Une manifestation devait pourtant animer le centre-ville de cette commune de 8 800 habitants en bordure de l'Île-de-France. "On a appris hier vers 15 heures l'annulation de tous les rassemblements et notamment le nôtre, qui se déroulait au château avec 300 voitures environ, regrette Gilles Faussadier, président de l'association automobiles anciennes, à propos de la décision du préfet d'interdire jusqu'à nouvel ordre les manifestations de plus de 5 000 personnes. On y fêtait l'anniversaire de l'association, tout est tombé à l'eau. C'est décevant mais nous comprenons, c'est pour le bien de tous."


Dans le même but, toutes les messes sont annulées ainsi que les célébrations du Carême sur les 41 paroisses que compte l'Oise.

 Dans le même but, l'hippodrome de Compiègne a décidé d'organiser ses courses à huis clos, soit sans public, dans le respect de la décision préfectorale.
 Le maire de La Croix-Saint-Ouen, a demandé au préfet de faire fermer les établissements scolaires sur son territoire "pour assurer la sécurité de ses habitants". Chose faite le 1er mars, puisque la commune est comprise dans le cluster. Senlis, aussi prise en étau au sein de ce cluster de l'Oise demande de pareilles mesures. La Ville a contacté la préfecture et a décidé de fermer tous ces services municipaux, bibliothèque et crèches comprises.

 

 

La propagation du virus dans l'Oise intervient en pleine campagne pour les élections municipales, qui se tiennent à partir du 15 mars. La délégation départementale de La République en marche a ainsi décidé de réduire son activité, sans pour autant parler de "suspendre la campagne".

 

"J'ai demandé aux candidats de se conformer aux préconisations de la préfecture. Une campagne électorale, c'est une multiplication de moments de vie en contact avec les gens, explique Nicolas Bourgeois, le réfèrent départemental. Le risque est faible mais notre responsabilité est de ne pas aider à la propagation du virus. D'autant plus que les militants circulent pas mal pour donner des coups de main ici et là."

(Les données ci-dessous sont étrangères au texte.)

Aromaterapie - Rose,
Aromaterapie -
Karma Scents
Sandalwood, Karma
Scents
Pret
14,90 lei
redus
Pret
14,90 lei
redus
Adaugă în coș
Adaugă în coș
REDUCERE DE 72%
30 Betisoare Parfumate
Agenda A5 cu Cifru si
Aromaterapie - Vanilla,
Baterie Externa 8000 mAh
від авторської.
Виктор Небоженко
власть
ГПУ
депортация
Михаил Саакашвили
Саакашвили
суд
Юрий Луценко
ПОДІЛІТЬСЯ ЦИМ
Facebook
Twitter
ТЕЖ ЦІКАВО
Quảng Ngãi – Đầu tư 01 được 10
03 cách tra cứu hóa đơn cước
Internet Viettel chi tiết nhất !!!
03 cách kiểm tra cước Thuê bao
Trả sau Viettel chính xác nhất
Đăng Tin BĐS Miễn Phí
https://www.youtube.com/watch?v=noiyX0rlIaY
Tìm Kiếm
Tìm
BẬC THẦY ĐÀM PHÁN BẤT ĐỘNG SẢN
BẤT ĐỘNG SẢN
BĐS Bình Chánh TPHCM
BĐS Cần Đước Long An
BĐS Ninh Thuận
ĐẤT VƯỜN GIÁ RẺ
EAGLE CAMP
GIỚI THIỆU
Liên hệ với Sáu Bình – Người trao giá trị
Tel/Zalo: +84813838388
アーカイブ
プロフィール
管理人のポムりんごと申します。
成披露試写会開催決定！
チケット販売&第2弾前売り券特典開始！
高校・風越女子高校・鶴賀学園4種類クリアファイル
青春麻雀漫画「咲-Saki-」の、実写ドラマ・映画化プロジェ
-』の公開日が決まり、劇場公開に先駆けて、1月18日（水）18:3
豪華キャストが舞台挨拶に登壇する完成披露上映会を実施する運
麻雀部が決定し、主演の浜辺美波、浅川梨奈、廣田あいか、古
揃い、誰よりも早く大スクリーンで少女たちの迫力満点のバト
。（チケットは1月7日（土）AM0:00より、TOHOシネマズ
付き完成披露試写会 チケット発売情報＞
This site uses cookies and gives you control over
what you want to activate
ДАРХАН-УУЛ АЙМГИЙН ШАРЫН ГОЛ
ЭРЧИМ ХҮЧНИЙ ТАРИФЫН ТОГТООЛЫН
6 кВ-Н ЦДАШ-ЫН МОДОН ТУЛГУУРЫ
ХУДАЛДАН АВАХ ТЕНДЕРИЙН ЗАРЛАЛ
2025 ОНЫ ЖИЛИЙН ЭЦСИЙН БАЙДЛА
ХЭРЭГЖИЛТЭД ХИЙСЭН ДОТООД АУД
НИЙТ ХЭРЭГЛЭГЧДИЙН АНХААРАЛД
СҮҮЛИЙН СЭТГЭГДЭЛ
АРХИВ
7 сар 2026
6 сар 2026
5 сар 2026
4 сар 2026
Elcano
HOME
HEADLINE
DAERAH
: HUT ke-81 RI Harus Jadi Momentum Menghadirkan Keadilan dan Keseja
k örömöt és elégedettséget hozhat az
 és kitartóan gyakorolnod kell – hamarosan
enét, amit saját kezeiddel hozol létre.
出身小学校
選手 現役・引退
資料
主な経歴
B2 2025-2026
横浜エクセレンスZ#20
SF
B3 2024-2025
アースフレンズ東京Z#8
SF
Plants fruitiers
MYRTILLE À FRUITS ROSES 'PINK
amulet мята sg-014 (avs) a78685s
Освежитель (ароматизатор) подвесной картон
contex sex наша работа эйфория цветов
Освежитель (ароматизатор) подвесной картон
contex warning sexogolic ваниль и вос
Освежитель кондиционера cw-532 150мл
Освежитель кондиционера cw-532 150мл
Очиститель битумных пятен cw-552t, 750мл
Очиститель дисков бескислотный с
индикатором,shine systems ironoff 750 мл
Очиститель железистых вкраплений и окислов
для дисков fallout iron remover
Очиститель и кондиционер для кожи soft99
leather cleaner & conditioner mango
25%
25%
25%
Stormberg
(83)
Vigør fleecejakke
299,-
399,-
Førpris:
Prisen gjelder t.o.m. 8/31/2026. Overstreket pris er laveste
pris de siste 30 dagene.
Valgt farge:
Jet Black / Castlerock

"Je n'ai rien interdit aux candidats, je leur ai juste rappelé de faire attention et de redoubler d'attention, ajoute-t-il. Une campagne peut se faire par d'autres moyens, digitaux par exemple. Mon message, donné en accord avec Paris, n'est pas d'alimenter une forme de psychose mais juste d'éviter la multiplication des contaminations. Ça ne rend pas la fin de campagne très sympathique ni très efficace". Pour l'instant, aucun report du scrutin, au niveau local comme national, c'est envisagé.